Dos pavesas sobre las sábanas. El juego era sencillo, de un solo trazo, mi nariz, tu figura. Acomodado a tu alrededor como un satélite pensé en volverte a quitar la ropa, pero era tarde, tu piel ya estaba desierta, fina, caliente, y tu pecho era ya un par de dunas que se me deshacían en las manos. Tu barbilla, qué acantilado filoso tu barbilla. Desde tus ojos, que son dos floreros, se me cae la boca hasta tu ombligo. Mi mano repasa lo que beso y borra ese oasis, aquel espejismo, este mar que llamas ombligo. Te presentas tan tropical, tan exótica, que apenas nos llenamos de tigres, dejamos el desierto a un lado para inundarnos los continentes. Entre los dedos, pequeños peces se nos escapan y te dibujan, de un trazo, mi nariz, una sonrisa que te borda las comisuras. Estallamos en olas y hacemos un amor marinero, zarpamos, encallamos, dos buques del tamaño de un siglo. En el fondo del mar ahogamos un amor geométrico, preciso, impredecible, improbable, bebemos la saliva y la espuma y nos tomamos del cuello como café. Parece que quisiéramos decirnos algo. Algo que en ti busca un tesoro y sacude la playa. Lo memorizo, te memorizo, mañana podré cerrar los ojos. París no está tan lejos, me digo. Y estudio cada centímetro de tu cuerpo, cada mechón de pelo, cada pliegue, cada articulación. Ordeno y reordeno tus miembros y tus gestos y tu cara es tan sencilla de memorizar. Te releo los dientes, la lengua, tu ombligo es el centro de este maldito universo.
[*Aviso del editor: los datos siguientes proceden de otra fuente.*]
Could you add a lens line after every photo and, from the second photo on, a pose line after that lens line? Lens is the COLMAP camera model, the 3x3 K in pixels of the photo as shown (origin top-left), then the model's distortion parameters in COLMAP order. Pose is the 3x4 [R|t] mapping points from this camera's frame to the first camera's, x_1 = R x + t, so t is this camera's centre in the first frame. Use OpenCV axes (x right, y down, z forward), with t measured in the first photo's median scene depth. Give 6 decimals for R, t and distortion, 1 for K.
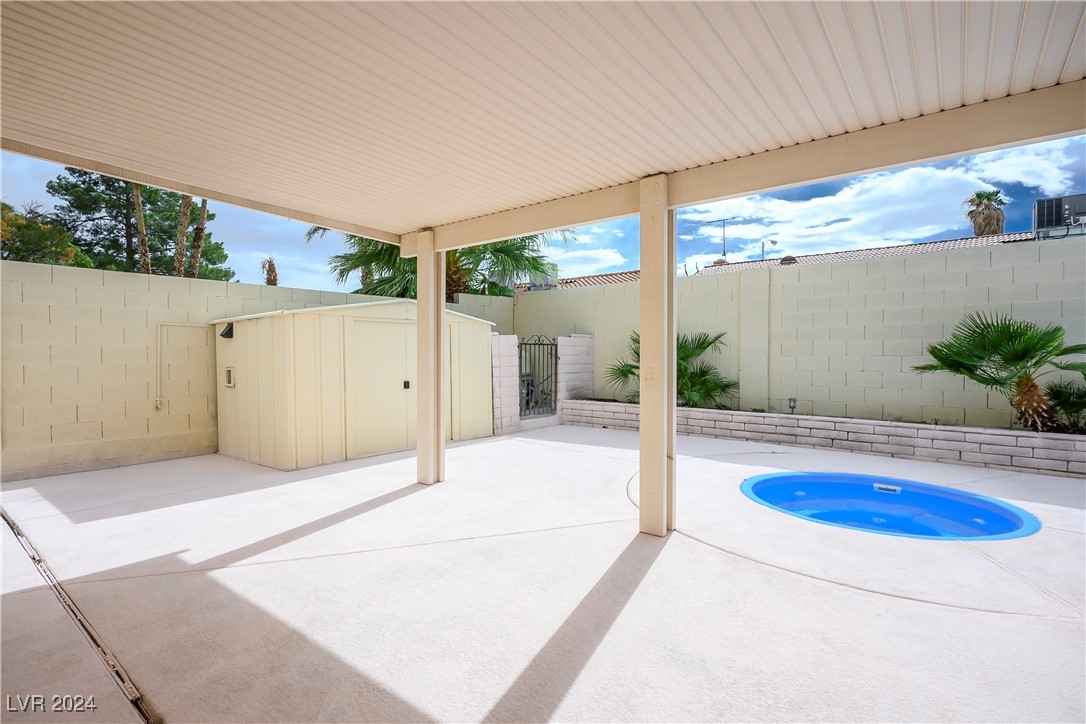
lens RADIAL K [[557.5, 0, 543.0], [0, 557.5, 362.0], [0, 0, 1]] dist [0.002955, 0.000496]
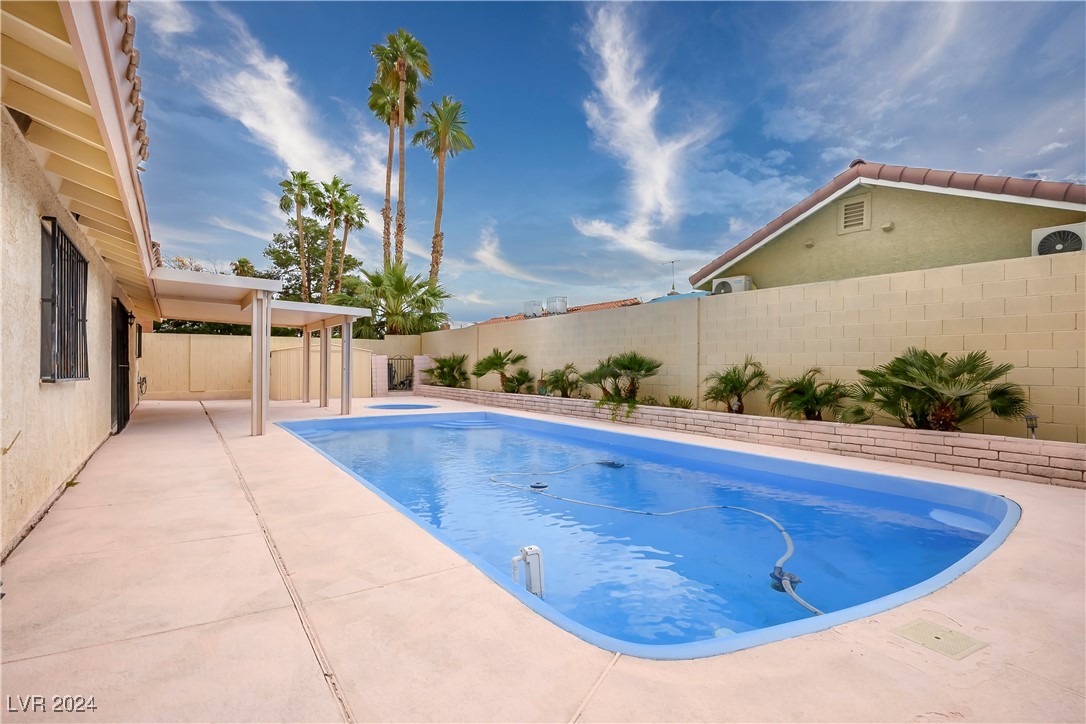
lens RADIAL K [[557.5, 0, 543.0], [0, 557.5, 362.0], [0, 0, 1]] dist [0.002955, 0.000496]
pose [[0.959401, 0.001747, -0.282040, 0.267159], [-0.006601, 0.999846, -0.016261, 0.002858], [0.281968, 0.017463, 0.959265, -0.229179]]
Todo gira y vuelve y las estrellas están consteladas en tus ojos y tus pupilas son un alma que no sabe que la sé. Nos estamos derritiendo por los polos, mon amour. Estamos levantando una ciudad y dudo que esta cama aguante tanto envite. Tanto iceberg abrumador, tanto colchón a la deriva, tanta nieve helada en los pómulos. Me afano en recoger todos los frutos de ese árbol que es tu cintura, frutos silvestres y salvajes, frutos aterradores, dulces, apretados. Todo tu cuerpo es apretado. Me pregunto si sabes cuál es el tuyo y cuál el mío, los dos un cuerpo de los dos, más grande, más sabio, más sudor que apaga el sol como un incendio. Somos un incendio, ya sabes, dos pavesas que se enredan y encienden las cortinas y descubren la noche recién comenzada. Y así nos amamos por dos días y dos noches, y tu boca sabe a la vida y la vida ha merecido la pena. La pena, que está en París y en tu sexo escondido al terminar la madrugada.
Qué forma más curiosa será la de amarnos por correspondencia. En un sobre el desierto, en otro encerrado el círculo polar. Qué olvido más estúpido caerá sobre tus piernas. Pero qué bien saben ahora tus piernas, en serio. Qué tontería, qué barbaridad que te vayas y yo necesite, aunque no lo quiera, amar a otras mujeres para olvidarte.
– No creo que te eche de menos, Jean. – Espetó Anna mientras giraba el pomo de la puerta –.
– Ya lo sé.
Jean esperó a que Anna saliera de casa y cerró los ojos. Al fin y al cabo, París nunca estuvo lejos.